Denmark is in the top ten when it comes to countries worst prepared for a warmer climate, according to a new report.

Why hot weather feels even hotter in Danish buildings

While July has generally been one of the cooler summer months you’re likely to experience in Denmark, June was hot and dry.

In fact, last month’s high temperatures in Denmark may have felt particularly punishing because they were in Denmark rather than in a country better equipped to cope with hot weather.

Buildings and houses in the Nordic nation are relatively poorly equipped when it comes to high temperatures – something that could play an increasing role given changes to the climate expected in coming years.

A new report from Oxford University places Denmark among the countries which are the most poorly prepared for increasing global temperatures.

That is due in no small part to the construction of Denmark’s buildings, which historically has been with a different climate in mind to the one considered in the report, according to an expert who spoke to broadcaster DR.

“We design our buildings to keep the heat in for long periods and that’s why we have buildings that might not be ready for a future in which there’s a need for cooling,” Steffen Petersen, professor at Aarhus University’s Department of Civil and Architectural Engineering, told DR.

The use of glass in Danish buildings from the 1960s onwards is one important factor in this regard.

“We insulate well and also have large window panes which provide a good heat benefit, which is an important element in the winter to keep our energy consumption down. But it has the opposite effect in the summer where we don’t need a heat benefit, on the contrary it causes overheating,” Petersen said.

“Experts have always criticised this trend because it will end up with what we have now, a need for cooling in a country where we actually a characterised by temperatures that shouldn’t give the need for cooling,” he said.

The summer of 2018, which saw long unbroken spells of hot weather, brought the issue to the fore with reports of residents in newly-built developments in places like Aarhus Ø and the Nordhavn district of Copenhagen who found their homes so hot they were unable to stay in the living rooms, including at night.

What can be done to avoid overheated homes in the summer?

“There’s a risk that when people feel uncomfortable in their own homes with these temperatures, that they will invest in modern pumps that are relatively cheap and install them in urban areas to cool their homes, which gives increased energy use and noise pollution and would be bad for green transition,” Petersen said.

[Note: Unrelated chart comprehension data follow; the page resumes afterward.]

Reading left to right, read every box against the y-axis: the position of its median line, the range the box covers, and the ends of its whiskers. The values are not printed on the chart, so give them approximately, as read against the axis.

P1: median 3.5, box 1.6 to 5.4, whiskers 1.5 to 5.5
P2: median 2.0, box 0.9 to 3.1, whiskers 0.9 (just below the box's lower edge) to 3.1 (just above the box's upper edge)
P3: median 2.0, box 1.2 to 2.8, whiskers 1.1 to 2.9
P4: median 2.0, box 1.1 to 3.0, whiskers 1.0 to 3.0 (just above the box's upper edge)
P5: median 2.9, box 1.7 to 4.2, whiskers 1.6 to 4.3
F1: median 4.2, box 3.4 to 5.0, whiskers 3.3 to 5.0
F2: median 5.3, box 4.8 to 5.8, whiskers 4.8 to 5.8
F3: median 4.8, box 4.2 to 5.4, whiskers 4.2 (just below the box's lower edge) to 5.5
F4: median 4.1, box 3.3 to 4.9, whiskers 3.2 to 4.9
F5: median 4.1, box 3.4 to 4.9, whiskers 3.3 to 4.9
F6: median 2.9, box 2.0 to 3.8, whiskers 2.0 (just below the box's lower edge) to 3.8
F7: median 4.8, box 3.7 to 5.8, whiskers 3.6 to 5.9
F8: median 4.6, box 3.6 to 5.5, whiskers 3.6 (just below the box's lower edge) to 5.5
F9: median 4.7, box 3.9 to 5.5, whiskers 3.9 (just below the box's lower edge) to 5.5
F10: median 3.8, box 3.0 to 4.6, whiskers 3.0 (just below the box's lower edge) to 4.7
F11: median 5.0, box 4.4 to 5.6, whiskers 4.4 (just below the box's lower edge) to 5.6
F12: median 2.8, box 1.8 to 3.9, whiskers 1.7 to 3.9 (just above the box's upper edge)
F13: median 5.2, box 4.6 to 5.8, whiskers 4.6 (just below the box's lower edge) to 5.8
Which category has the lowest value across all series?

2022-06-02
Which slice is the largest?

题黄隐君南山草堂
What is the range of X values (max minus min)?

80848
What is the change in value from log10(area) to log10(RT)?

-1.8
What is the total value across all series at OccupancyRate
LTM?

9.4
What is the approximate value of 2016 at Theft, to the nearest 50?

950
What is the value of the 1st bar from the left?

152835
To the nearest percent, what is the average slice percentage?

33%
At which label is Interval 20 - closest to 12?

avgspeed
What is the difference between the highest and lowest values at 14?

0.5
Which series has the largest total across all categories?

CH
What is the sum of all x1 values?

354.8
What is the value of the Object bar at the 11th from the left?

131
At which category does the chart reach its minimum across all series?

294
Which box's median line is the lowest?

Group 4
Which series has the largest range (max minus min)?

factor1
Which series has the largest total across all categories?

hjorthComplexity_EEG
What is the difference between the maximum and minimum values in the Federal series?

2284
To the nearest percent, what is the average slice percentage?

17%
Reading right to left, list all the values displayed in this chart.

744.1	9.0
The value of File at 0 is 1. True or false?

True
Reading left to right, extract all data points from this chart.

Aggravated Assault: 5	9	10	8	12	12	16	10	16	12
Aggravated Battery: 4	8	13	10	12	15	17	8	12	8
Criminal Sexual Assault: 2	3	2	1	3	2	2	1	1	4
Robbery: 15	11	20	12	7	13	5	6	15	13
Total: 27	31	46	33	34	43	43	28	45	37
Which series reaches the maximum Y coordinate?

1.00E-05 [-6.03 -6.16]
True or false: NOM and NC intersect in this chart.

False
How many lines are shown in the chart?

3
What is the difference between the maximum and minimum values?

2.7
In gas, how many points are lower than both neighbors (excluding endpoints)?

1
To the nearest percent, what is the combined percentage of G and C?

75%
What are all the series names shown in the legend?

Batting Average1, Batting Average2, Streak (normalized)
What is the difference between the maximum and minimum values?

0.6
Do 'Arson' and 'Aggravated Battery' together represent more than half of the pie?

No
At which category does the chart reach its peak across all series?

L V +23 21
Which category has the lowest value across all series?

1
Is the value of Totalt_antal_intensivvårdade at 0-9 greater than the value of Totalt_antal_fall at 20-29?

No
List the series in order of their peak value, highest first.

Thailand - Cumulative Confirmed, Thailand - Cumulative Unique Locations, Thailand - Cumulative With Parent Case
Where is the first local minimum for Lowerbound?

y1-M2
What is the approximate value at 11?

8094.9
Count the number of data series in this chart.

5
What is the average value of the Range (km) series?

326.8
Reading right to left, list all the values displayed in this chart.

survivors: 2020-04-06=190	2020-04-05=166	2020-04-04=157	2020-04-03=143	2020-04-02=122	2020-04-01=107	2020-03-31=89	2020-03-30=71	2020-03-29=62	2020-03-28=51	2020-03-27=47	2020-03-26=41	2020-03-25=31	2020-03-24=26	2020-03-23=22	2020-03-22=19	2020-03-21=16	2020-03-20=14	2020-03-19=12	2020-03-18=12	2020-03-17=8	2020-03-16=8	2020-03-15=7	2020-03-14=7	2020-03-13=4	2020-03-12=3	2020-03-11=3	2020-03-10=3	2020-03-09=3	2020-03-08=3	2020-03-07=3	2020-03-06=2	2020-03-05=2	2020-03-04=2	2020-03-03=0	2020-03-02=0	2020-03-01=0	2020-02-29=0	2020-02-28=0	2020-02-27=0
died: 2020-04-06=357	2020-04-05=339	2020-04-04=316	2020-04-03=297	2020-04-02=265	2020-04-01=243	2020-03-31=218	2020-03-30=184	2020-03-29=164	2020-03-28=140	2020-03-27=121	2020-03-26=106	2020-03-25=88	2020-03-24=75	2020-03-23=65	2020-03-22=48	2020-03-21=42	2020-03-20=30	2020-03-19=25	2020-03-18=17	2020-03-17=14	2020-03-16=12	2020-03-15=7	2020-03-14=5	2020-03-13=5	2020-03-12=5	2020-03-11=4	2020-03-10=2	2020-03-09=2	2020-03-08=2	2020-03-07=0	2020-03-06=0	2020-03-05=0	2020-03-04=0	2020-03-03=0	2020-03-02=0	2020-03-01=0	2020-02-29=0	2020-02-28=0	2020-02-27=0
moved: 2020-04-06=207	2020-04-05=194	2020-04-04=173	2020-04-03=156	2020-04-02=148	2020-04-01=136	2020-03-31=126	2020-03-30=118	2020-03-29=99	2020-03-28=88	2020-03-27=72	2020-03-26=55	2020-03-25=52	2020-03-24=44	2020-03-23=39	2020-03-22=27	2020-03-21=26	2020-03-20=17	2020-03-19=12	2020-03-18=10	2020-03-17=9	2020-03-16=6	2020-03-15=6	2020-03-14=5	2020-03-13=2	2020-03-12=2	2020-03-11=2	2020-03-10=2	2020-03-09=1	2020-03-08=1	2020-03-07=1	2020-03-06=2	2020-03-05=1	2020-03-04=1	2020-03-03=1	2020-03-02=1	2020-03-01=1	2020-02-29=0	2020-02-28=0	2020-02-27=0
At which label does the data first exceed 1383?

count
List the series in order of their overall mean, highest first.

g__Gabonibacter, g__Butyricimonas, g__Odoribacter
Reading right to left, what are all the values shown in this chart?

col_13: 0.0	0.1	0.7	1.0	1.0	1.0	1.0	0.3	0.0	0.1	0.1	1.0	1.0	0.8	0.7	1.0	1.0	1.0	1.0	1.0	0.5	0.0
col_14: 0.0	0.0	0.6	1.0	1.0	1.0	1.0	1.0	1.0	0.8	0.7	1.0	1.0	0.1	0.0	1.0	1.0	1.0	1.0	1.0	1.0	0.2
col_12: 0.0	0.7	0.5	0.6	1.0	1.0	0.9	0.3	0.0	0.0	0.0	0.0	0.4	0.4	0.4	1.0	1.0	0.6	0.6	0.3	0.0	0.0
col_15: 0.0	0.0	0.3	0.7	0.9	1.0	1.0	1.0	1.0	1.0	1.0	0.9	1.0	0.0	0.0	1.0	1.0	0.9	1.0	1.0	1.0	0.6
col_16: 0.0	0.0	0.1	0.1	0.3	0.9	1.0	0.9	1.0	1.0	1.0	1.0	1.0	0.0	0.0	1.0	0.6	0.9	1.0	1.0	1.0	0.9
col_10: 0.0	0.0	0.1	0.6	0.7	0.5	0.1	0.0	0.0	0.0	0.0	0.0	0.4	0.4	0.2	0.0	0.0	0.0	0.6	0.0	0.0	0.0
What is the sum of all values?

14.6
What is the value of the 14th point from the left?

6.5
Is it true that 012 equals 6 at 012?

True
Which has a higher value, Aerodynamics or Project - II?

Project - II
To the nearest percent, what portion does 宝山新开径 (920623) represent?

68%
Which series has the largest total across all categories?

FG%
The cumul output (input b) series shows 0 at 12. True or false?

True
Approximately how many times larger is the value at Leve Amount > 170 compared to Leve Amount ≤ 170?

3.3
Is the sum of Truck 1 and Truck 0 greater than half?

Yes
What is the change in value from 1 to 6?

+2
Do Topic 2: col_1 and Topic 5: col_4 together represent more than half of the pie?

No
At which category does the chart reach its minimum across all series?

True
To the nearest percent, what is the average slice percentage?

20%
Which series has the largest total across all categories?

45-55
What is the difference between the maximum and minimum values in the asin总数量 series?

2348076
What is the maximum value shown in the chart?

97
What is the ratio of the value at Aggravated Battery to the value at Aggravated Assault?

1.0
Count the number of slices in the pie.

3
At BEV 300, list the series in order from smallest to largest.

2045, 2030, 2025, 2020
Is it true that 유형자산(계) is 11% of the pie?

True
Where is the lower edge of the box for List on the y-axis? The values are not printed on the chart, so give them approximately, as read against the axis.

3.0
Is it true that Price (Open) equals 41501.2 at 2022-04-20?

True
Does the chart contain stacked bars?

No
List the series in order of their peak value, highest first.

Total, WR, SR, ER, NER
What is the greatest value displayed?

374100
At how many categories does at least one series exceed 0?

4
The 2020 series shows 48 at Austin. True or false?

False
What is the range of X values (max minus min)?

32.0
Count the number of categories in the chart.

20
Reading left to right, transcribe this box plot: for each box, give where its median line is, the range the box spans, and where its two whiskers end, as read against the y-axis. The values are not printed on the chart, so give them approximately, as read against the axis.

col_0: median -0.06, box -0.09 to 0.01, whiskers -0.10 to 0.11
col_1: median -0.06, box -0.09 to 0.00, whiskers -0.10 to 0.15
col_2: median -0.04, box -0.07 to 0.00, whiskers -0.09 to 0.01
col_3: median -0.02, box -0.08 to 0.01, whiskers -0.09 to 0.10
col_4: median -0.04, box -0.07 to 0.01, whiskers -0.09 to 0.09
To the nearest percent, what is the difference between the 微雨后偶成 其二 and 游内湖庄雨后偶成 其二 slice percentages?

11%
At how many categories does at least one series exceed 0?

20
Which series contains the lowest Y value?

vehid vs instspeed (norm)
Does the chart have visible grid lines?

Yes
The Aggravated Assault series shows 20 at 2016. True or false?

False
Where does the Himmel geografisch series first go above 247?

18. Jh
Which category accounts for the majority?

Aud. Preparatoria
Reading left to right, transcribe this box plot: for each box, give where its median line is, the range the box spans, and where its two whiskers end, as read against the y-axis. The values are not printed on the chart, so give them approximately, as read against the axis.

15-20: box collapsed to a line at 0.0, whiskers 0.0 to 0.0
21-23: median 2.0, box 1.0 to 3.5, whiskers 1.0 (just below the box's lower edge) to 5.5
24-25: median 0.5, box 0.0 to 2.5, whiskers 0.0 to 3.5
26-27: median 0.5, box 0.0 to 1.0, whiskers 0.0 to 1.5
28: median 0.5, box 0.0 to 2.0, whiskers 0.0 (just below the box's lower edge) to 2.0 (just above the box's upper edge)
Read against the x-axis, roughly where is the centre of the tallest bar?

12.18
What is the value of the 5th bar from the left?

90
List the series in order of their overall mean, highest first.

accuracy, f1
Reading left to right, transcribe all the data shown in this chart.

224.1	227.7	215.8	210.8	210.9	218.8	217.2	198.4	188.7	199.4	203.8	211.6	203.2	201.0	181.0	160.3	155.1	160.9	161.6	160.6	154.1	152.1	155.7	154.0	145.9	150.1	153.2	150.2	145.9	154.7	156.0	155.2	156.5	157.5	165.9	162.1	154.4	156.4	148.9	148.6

An expert with housing thinktank Bolius said that the problem was known in the real estate sector but there are steps residents can take.

That includes checking the size of west and south-facing windows and choosing home with a north-facing bedroom if possible.

“It’s this unfortunate problem that our houses are built like a thermos. They can keep the heat in during winter but also keep it inside once it’s already got in during the summer. Whereas old houses are a bit more draughty and are without such big windows,” Tue Patursson of Bolius told DR.

If you already live in an apartment that traps summer heat, there are mitigating steps advised by Patursson.

“Make sure the sun doesn’t get into the house. Look at what they do in the south. Use sun shades, parasols and curtains. They close off their houses during the daytime in summer with outside shutters, and doors and windows are closed so you keep inside the relatively cold temperature that you have in the evening and at night,” he said.